Pretti, profissional de UTI, filmava uma operação do Serviço de Alfândega e Proteção de Fronteiras (CBP) em Minneapolis quando tentou socorrer uma mulher derrubada por agentes. Segundo testemunhas, ele foi atingido por agente químico, empurrado ao solo e agredido. Um agente retirou a arma registrada que estava em sua cintura antes de outros agentes dispararem vários tiros, matando-o no local.
O episódio ocorre poucas semanas após o caso de Renee Nicole Good, morta em ação da Imigração e Alfândega (ICE) na mesma cidade, o que já havia provocado protestos.

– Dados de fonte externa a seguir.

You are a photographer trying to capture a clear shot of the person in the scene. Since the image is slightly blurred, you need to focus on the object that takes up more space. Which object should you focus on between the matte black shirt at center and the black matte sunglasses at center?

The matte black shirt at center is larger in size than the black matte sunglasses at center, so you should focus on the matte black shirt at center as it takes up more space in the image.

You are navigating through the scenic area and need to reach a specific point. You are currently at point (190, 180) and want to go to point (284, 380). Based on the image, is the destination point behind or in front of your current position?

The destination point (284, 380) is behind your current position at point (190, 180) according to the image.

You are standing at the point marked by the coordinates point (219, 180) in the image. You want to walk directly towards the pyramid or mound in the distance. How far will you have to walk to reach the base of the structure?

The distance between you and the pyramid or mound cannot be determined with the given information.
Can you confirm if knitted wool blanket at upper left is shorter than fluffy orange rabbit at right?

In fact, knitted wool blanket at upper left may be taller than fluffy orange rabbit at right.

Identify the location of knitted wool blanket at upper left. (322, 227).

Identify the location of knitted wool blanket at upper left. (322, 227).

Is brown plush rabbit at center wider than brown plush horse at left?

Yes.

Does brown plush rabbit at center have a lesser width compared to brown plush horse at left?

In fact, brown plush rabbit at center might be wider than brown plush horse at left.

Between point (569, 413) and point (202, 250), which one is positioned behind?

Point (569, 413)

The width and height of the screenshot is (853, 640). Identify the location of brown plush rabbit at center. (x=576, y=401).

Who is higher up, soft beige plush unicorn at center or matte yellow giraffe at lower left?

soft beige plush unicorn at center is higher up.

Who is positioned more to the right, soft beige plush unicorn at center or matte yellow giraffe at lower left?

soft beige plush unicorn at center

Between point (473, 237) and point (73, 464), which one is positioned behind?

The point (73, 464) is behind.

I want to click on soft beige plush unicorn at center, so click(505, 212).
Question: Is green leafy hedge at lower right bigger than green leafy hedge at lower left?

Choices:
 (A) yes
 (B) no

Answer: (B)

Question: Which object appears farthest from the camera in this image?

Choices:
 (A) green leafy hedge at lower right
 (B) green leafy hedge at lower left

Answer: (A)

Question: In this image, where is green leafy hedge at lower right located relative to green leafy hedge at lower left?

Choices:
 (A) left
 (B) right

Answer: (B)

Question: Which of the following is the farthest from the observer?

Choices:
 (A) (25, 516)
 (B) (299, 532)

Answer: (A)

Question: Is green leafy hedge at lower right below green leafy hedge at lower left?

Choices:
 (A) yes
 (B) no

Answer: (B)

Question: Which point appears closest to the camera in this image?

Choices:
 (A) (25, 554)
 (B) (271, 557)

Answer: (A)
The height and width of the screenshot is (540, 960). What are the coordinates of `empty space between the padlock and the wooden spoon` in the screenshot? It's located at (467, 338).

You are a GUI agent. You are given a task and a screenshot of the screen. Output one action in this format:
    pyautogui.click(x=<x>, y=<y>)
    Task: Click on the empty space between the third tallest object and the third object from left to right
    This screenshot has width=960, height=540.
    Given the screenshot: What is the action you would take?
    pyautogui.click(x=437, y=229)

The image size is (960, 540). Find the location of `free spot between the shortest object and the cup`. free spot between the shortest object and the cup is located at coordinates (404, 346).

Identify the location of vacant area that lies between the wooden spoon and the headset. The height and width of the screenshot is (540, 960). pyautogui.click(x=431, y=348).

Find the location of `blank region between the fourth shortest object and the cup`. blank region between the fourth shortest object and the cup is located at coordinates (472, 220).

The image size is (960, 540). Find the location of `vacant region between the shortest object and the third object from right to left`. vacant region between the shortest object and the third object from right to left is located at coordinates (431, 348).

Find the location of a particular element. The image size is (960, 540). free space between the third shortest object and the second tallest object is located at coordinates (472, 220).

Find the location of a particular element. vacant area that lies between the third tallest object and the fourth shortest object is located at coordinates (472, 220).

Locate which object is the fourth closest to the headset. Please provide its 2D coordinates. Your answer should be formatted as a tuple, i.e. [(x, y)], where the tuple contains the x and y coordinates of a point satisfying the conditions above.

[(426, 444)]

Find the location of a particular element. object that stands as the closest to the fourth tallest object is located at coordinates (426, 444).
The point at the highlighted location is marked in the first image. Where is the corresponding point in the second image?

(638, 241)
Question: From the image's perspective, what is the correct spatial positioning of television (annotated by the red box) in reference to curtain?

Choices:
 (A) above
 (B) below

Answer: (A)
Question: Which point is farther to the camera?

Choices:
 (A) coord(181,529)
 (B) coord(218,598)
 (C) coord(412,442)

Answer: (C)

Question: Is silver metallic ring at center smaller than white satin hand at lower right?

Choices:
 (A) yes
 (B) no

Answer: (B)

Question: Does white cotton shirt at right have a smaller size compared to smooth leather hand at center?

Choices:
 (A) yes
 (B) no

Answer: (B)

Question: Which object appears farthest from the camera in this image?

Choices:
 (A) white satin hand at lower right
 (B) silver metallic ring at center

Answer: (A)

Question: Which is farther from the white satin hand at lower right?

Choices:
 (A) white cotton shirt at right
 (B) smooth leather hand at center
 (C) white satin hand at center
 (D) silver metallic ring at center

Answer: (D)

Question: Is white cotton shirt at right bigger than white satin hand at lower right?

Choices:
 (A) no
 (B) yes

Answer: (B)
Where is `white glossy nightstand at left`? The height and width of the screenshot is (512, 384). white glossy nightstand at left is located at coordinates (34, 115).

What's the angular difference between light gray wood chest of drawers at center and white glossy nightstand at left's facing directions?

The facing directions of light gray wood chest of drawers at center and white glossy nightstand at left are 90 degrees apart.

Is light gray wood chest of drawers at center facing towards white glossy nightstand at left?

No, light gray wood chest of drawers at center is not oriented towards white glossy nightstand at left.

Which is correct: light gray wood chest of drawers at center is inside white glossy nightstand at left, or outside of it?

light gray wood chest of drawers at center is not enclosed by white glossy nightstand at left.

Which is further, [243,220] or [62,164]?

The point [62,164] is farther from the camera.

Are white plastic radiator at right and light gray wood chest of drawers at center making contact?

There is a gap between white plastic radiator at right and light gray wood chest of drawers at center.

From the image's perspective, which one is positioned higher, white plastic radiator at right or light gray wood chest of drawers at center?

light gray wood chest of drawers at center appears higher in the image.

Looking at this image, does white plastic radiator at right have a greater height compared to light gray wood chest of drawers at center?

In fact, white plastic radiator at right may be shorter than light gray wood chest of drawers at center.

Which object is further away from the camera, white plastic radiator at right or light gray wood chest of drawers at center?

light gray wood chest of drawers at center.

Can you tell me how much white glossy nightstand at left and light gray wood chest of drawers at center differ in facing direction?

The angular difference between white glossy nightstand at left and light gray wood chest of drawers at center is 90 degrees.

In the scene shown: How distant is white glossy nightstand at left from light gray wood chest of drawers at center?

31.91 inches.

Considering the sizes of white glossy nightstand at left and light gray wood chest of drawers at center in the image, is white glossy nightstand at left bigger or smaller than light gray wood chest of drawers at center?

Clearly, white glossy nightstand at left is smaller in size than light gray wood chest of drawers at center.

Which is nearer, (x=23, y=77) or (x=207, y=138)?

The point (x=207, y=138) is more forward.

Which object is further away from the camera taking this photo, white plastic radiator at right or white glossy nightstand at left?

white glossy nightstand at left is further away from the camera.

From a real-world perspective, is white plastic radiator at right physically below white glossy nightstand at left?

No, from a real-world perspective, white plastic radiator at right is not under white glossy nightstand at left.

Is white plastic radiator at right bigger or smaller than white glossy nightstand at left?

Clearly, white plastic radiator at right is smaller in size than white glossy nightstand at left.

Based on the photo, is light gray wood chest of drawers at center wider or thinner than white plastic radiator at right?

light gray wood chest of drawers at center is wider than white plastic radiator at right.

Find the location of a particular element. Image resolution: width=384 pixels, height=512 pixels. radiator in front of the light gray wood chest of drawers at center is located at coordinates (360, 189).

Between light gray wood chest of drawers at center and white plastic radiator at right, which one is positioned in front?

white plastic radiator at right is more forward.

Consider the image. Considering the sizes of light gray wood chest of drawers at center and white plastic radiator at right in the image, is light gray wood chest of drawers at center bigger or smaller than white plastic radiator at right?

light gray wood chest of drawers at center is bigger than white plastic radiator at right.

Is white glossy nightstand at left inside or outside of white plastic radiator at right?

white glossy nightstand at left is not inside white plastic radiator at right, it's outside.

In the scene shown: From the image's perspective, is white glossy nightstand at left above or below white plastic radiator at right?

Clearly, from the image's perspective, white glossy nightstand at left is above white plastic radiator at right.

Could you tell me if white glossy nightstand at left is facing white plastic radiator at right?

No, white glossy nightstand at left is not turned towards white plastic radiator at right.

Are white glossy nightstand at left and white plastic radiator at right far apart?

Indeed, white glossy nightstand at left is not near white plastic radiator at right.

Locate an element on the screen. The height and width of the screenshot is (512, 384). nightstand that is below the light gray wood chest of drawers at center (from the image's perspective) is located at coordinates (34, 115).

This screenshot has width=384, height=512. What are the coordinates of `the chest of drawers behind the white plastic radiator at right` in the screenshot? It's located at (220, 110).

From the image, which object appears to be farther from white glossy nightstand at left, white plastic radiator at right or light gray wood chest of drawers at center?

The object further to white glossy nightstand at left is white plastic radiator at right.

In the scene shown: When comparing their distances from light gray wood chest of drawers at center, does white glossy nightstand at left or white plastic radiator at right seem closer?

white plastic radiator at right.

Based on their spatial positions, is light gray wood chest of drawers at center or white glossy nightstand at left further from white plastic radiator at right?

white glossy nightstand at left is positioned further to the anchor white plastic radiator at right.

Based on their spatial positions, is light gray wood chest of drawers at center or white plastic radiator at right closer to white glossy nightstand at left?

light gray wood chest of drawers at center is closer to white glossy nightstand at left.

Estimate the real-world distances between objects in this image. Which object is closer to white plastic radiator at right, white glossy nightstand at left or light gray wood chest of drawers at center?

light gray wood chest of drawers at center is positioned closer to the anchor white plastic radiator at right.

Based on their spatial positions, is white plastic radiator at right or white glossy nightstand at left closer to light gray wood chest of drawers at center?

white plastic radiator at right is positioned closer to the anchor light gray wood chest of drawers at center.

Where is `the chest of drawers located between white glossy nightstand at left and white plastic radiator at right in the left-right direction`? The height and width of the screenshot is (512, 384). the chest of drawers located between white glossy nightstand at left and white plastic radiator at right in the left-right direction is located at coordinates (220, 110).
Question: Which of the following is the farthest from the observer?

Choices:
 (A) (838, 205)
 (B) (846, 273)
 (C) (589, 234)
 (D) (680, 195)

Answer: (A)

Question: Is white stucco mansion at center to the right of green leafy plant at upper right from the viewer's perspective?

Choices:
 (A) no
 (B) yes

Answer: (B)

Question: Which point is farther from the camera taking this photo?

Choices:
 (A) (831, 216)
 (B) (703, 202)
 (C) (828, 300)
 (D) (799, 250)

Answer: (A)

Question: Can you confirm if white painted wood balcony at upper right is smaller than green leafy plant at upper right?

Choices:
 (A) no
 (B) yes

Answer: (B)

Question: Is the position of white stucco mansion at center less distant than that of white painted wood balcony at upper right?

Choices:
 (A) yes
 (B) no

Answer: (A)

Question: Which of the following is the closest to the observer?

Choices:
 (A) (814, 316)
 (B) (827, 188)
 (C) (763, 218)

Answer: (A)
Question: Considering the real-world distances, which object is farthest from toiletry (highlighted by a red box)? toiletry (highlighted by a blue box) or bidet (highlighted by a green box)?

No documento, os executivos afirmam que o setor empresarial “tem trabalhado nos bastidores” com o governador Tim Walz, a Casa Branca, a vice-presidência e prefeitos locais para “avançar soluções reais”. O texto destaca:
“Com a notícia trágica de ontem, clamamos por paz e cooperação focada entre líderes locais, estaduais e federais para obter uma solução rápida e duradoura.”
Os signatários declararam ainda o compromisso de continuar investindo no estado: “Trabalhamos há gerações para construir um Minnesota forte e vibrante e seguiremos com igual ou maior empenho nos próximos anos”.
Imagem: Landon Mion FOXBusiness via foxbusiness.com
O governador Tim Walz defendeu ordem e paz, mas criticou a presença federal: “Minnesota acredita em lei e ordem, acredita na paz, e acredita que Trump precisa retirar seus 3.000 agentes despreparados antes que matem outro americano nas ruas”, disse no domingo, 25.
Desde o início de janeiro, manifestações têm tomado as ruas de Minneapolis, enquanto o governo Trump sustenta a atuação dos agentes federais e líderes locais pedem a saída das equipes de imigração.
Até o momento, não há previsão oficial para redução do efetivo federal na cidade.